INFORMATION:
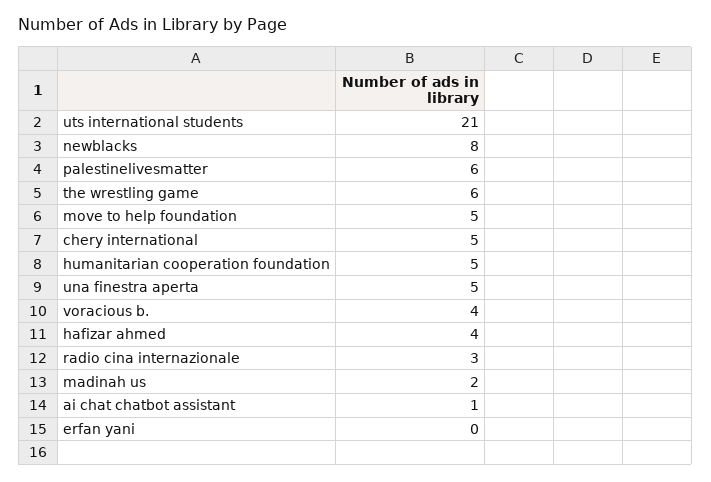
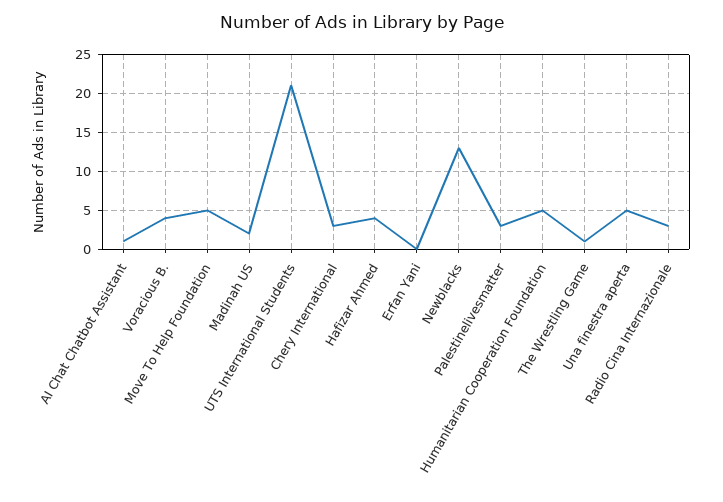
  {
    "uts international students": 21,
-   "newblacks": 8,
+   "newblacks": 13,
-   "palestinelivesmatter": 6,
+   "palestinelivesmatter": 3,
-   "the wrestling game": 6,
+   "the wrestling game": 1,
    "move to help foundation": 5,
-   "chery international": 5,
+   "chery international": 3,
    "humanitarian cooperation foundation": 5,
    "una finestra aperta": 5,
    "voracious b.": 4,
    "hafizar ahmed": 4,
    "radio cina internazionale": 3,
    "madinah us": 2,
    "ai chat chatbot assistant": 1,
    "erfan yani": 0
  }

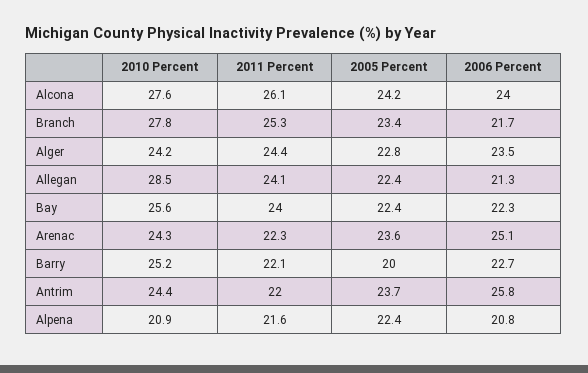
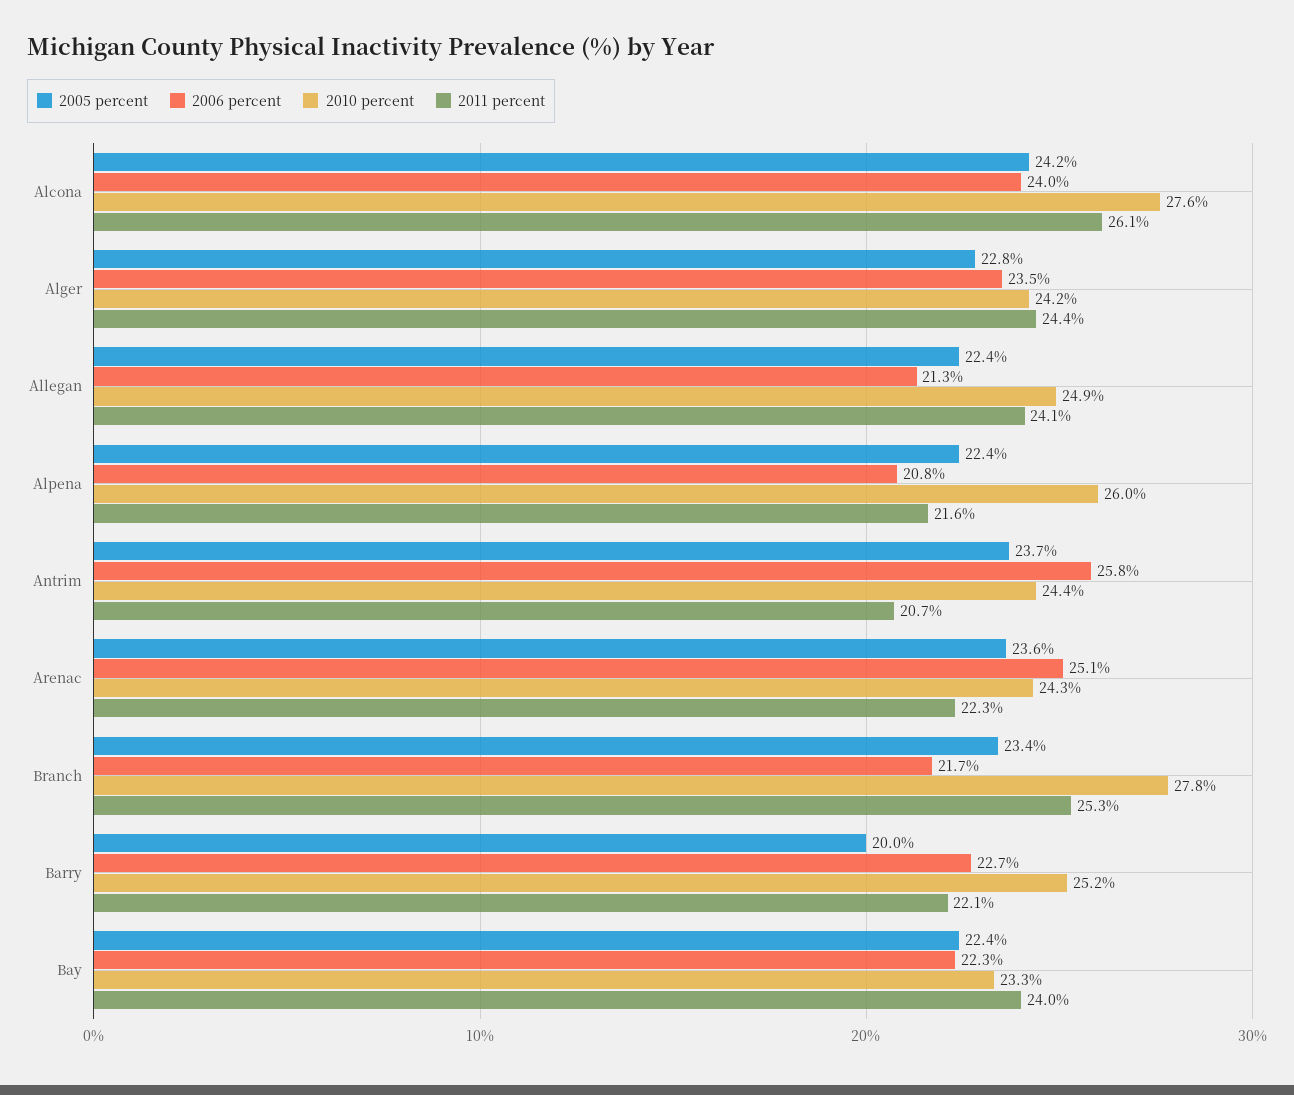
  {
    "2010 Percent": {
      "Alcona": 27.6,
      "Branch": 27.8,
      "Alger": 24.2,
-     "Allegan": 28.5,
+     "Allegan": 24.9,
-     "Bay": 25.6,
+     "Bay": 23.3,
      "Arenac": 24.3,
      "Barry": 25.2,
      "Antrim": 24.4,
-     "Alpena": 20.9
+     "Alpena": 26
    },
    "2011 Percent": {
      "Alcona": 26.1,
      "Branch": 25.3,
      "Alger": 24.4,
      "Allegan": 24.1,
      "Bay": 24,
      "Arenac": 22.3,
      "Barry": 22.1,
-     "Antrim": 22,
+     "Antrim": 20.7,
      "Alpena": 21.6
    },
    "2005 Percent": {
      "Alcona": 24.2,
      "Branch": 23.4,
      "Alger": 22.8,
      "Allegan": 22.4,
      "Bay": 22.4,
      "Arenac": 23.6,
      "Barry": 20,
      "Antrim": 23.7,
      "Alpena": 22.4
    },
    "2006 Percent": {
      "Alcona": 24,
      "Branch": 21.7,
      "Alger": 23.5,
      "Allegan": 21.3,
      "Bay": 22.3,
      "Arenac": 25.1,
      "Barry": 22.7,
      "Antrim": 25.8,
      "Alpena": 20.8
    }
  }

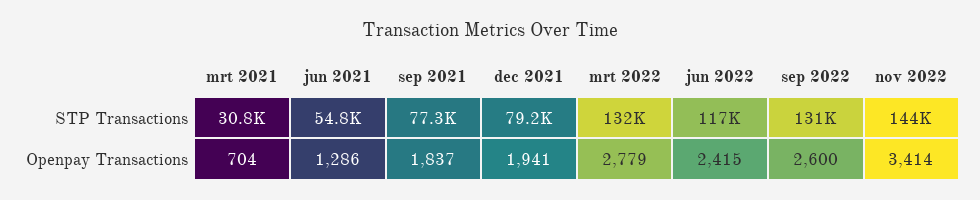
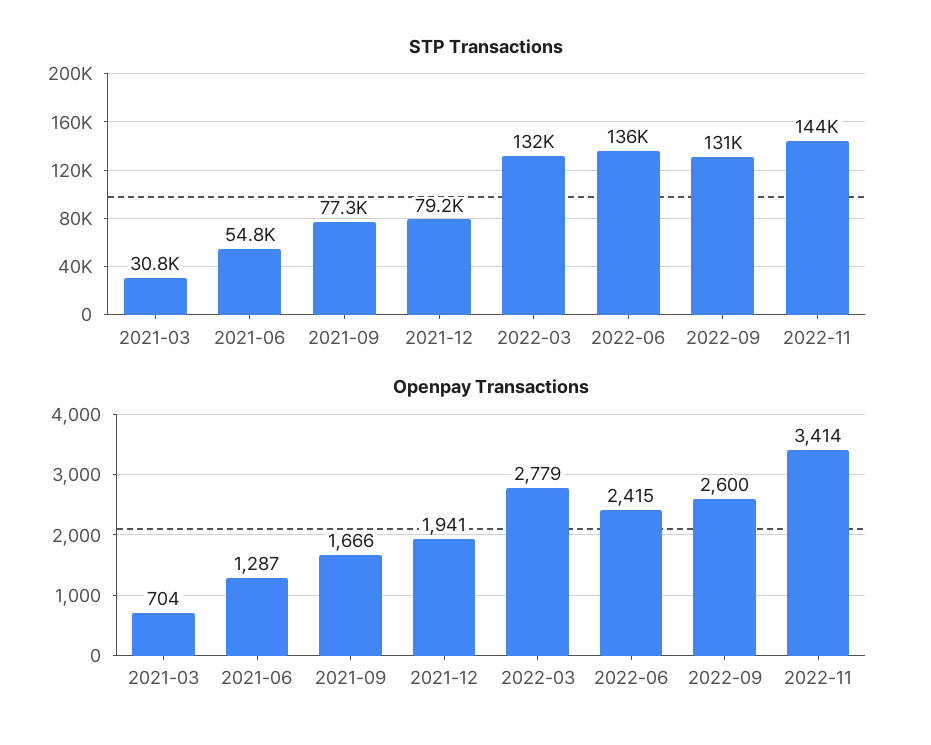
  {
    "STP Transactions": {
      "mrt 2021": 30800,
      "jun 2021": 54800,
      "sep 2021": 77300,
      "dec 2021": 79200,
      "mrt 2022": 132000,
-     "jun 2022": 117000,
+     "jun 2022": 136000,
      "sep 2022": 131000,
      "nov 2022": 144000
    },
    "Openpay Transactions": {
      "mrt 2021": 704,
-     "jun 2021": 1286,
+     "jun 2021": 1287,
-     "sep 2021": 1837,
+     "sep 2021": 1666,
      "dec 2021": 1941,
      "mrt 2022": 2779,
      "jun 2022": 2415,
      "sep 2022": 2600,
      "nov 2022": 3414
    }
  }

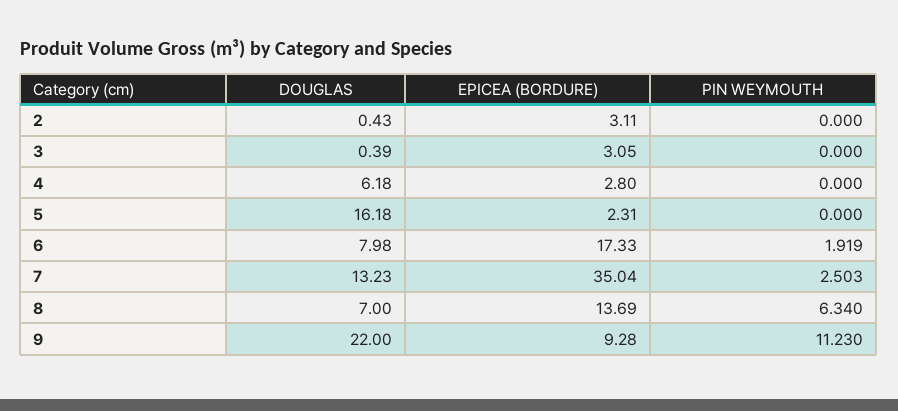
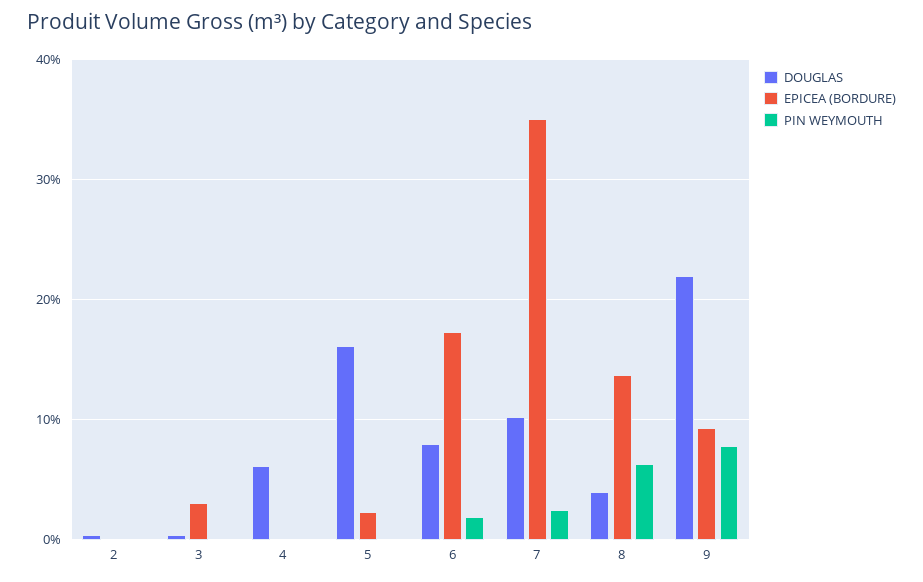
  {
    "DOUGLAS": {
      "2": 0.43,
      "3": 0.39,
      "4": 6.18,
      "5": 16.18,
      "6": 7.98,
-     "7": 13.23,
+     "7": 10,
-     "8": 7,
+     "8": 4,
      "9": 22
    },
    "EPICEA (BORDURE)": {
-     "2": 3.11,
+     "2": 0,
      "3": 3.05,
-     "4": 2.8,
+     "4": 0,
      "5": 2.31,
      "6": 17.33,
      "7": 35.04,
      "8": 13.69,
      "9": 9.28
    },
    "PIN WEYMOUTH": {
      "2": 0,
      "3": 0,
      "4": 0,
      "5": 0,
      "6": 1.919,
      "7": 2.503,
      "8": 6.34,
-     "9": 11.23
+     "9": 8
    }
  }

WRITTEN TASK: Everything in the entries above should be printed again exactly, apart from the pictures.

RESULT OF THIS TASK:
  {
    "uts international students": 21,
-   "newblacks": 8,
+   "newblacks": 13,
-   "palestinelivesmatter": 6,
+   "palestinelivesmatter": 3,
-   "the wrestling game": 6,
+   "the wrestling game": 1,
    "move to help foundation": 5,
-   "chery international": 5,
+   "chery international": 3,
    "humanitarian cooperation foundation": 5,
    "una finestra aperta": 5,
    "voracious b.": 4,
    "hafizar ahmed": 4,
    "radio cina internazionale": 3,
    "madinah us": 2,
    "ai chat chatbot assistant": 1,
    "erfan yani": 0
  }

  {
    "2010 Percent": {
      "Alcona": 27.6,
      "Branch": 27.8,
      "Alger": 24.2,
-     "Allegan": 28.5,
+     "Allegan": 24.9,
-     "Bay": 25.6,
+     "Bay": 23.3,
      "Arenac": 24.3,
      "Barry": 25.2,
      "Antrim": 24.4,
-     "Alpena": 20.9
+     "Alpena": 26
    },
    "2011 Percent": {
      "Alcona": 26.1,
      "Branch": 25.3,
      "Alger": 24.4,
      "Allegan": 24.1,
      "Bay": 24,
      "Arenac": 22.3,
      "Barry": 22.1,
-     "Antrim": 22,
+     "Antrim": 20.7,
      "Alpena": 21.6
    },
    "2005 Percent": {
      "Alcona": 24.2,
      "Branch": 23.4,
      "Alger": 22.8,
      "Allegan": 22.4,
      "Bay": 22.4,
      "Arenac": 23.6,
      "Barry": 20,
      "Antrim": 23.7,
      "Alpena": 22.4
    },
    "2006 Percent": {
      "Alcona": 24,
      "Branch": 21.7,
      "Alger": 23.5,
      "Allegan": 21.3,
      "Bay": 22.3,
      "Arenac": 25.1,
      "Barry": 22.7,
      "Antrim": 25.8,
      "Alpena": 20.8
    }
  }

  {
    "STP Transactions": {
      "mrt 2021": 30800,
      "jun 2021": 54800,
      "sep 2021": 77300,
      "dec 2021": 79200,
      "mrt 2022": 132000,
-     "jun 2022": 117000,
+     "jun 2022": 136000,
      "sep 2022": 131000,
      "nov 2022": 144000
    },
    "Openpay Transactions": {
      "mrt 2021": 704,
-     "jun 2021": 1286,
+     "jun 2021": 1287,
-     "sep 2021": 1837,
+     "sep 2021": 1666,
      "dec 2021": 1941,
      "mrt 2022": 2779,
      "jun 2022": 2415,
      "sep 2022": 2600,
      "nov 2022": 3414
    }
  }

  {
    "DOUGLAS": {
      "2": 0.43,
      "3": 0.39,
      "4": 6.18,
      "5": 16.18,
      "6": 7.98,
-     "7": 13.23,
+     "7": 10,
-     "8": 7,
+     "8": 4,
      "9": 22
    },
    "EPICEA (BORDURE)": {
-     "2": 3.11,
+     "2": 0,
      "3": 3.05,
-     "4": 2.8,
+     "4": 0,
      "5": 2.31,
      "6": 17.33,
      "7": 35.04,
      "8": 13.69,
      "9": 9.28
    },
    "PIN WEYMOUTH": {
      "2": 0,
      "3": 0,
      "4": 0,
      "5": 0,
      "6": 1.919,
      "7": 2.503,
      "8": 6.34,
-     "9": 11.23
+     "9": 8
    }
  }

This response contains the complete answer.